ELECTRON TRANSPORT IN GRAPHENE BASED NANOTRANSISTOR AND USE OF NEGATIVE CAPACITANCE FOR STEEPER SUB-THRESHOLD SLOPE

Graphene has demonstrated tremendous promise in recent years as a material that, in the future, could replace silicon-based materials because of its exceptional electrical transfer characteristics. The diffusive MOSFETs suffer from short channel effects caused by their shorter channels, however graphene has numerous unusual features. The strongest material yet tested, Graphene exhibits a significant and nonlinear diamagnetism, has great mobility at room temperature, a low atomic thickness, a high current density, and is almost transparent. A single sheet of carbon atoms organized in a hexagonal lattice makes up graphene, an allotrope form of carbon. It is a semimetal with little short channel effects overall and little overlap between the valence and conduction bands.
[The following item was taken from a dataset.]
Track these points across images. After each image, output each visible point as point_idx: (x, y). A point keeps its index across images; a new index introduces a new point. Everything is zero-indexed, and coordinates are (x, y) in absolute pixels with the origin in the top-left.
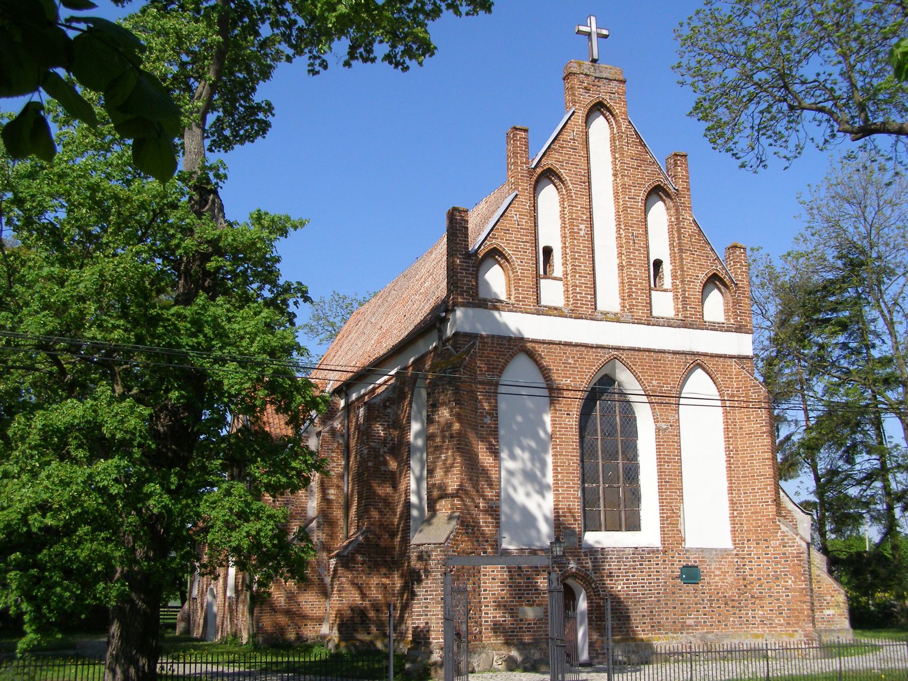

The Graphene nanoribbon has been incorporated into the ballistic nanotransistor as its channel and differentiate it form the diffusive one.In this review , I have presented the report on the survey of Nanotransistor . It has been divided into three sections : (1) Ballistic transport in Nanotransistor (2) Modelling of GNRFET (Graphene Nano-ribbon FET) using NEGF (Non-equilibrium Greens function) (3) Using ferroelectric capacitance into FET to reduce its sub-threshold regime below 60 mV/decade.The purpose of this review is to understand charge carrier transport phenomenon in the Nanotransistor. This includes the description about the ballistic nanotransister and differentiate it form the diffusive one. The NEGF allows us to characterizing its transfer characteristics in the real lattice space.Also the Id-Vd, sub-threshold regime , log(Id)-Vg , transmission coefficient and their application to drastically enhance the device performance for low energy digital electronics are being studied and modeled. Furthermore, the negative capacitance due to FE (ferroelectric layer) in FET will enhance the switching speed of FET and reduce the sub-threshold swing (SS) below 60 mV/decade which is impossible in case of traditional MOSFET. Thus, improving ION/IOFF ratio for low power digital devices.